Ogni anno, migliaia di africani, la maggioranza da Sudan ed eritrea, intraprendono il difficile viaggio verso israele attraverso l’arida penisola del Sinai, un territorio senza legge dove i trafficanti beduini estorcono altissime cifre ai rifugiati che tentano di superare i pattugliamenti sul confien egiziano.
Il ministro dell’interno israeliano stima che l’anno scorso 17.000 persone hanno attraversato il confine tra Egitto e Israele, molti di più negli anni precedenti. Molti di loro sono stati incitti dalla decisione da parte di Israele di costruire al confine una barriera sorvegliata elettronicamente.
Reut Michaeli, direttore della linea telefonica per l’assistenza ai lavoratori immigrati, ha dichiarato che la costruzione di un centro di detenzione non rappresenterà un deterrente: “Le persone emigrano per salvarsi la vita e non smetteranno di arrivare solo perché rischiano di passare tre anni in un centro di detenzione”.
Israele sostiene invece che molti richiedenti asilo sono in realtà migranti economici, un’ipotesi confermata dal numero di persone che ottengono l’asilo ogni anno: meno dell’uno per cento del totale.

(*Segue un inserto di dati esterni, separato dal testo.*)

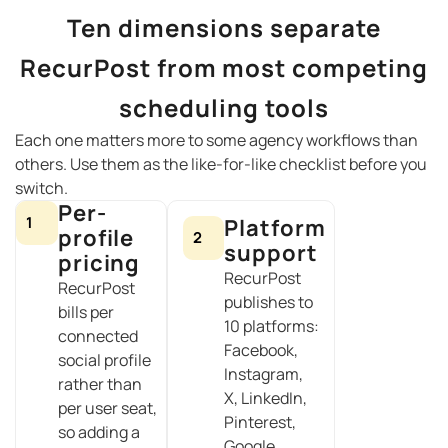
Ten dimensions separate
RecurPost from most competing
scheduling tools
Each one matters more to some agency workflows than
others. Use them as the like-for-like checklist before you
switch.
Per-
1
Platform
profile
2
support
pricing
RecurPost
RecurPost
publishes to
bills per
10 platforms:
connected
Facebook,
social profile
Instagram,
rather than
X, LinkedIn,
per user seat,
Pinterest,
so adding a
Google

Ma i gruppi che difenzono i diritti umani sostengono che molti dei migranti sudanesi ed eritrei stanno scappando dalle persecuzioni nel loro paese d’origine, citando gli studi che dimostrano che l’anno scorso l’80 per centro degli immigrati eritrei e il 60 per cento di quelli sudanesi avevano diritto allo stato di rifugiato.
Attualmente, Israele non deporta gli immigrati in Eritrea e in Sudan, a causa dell’instabilità della situazione in quei paesi. Comunque, non gli riconosce nemmeno lo status di rifugiati.”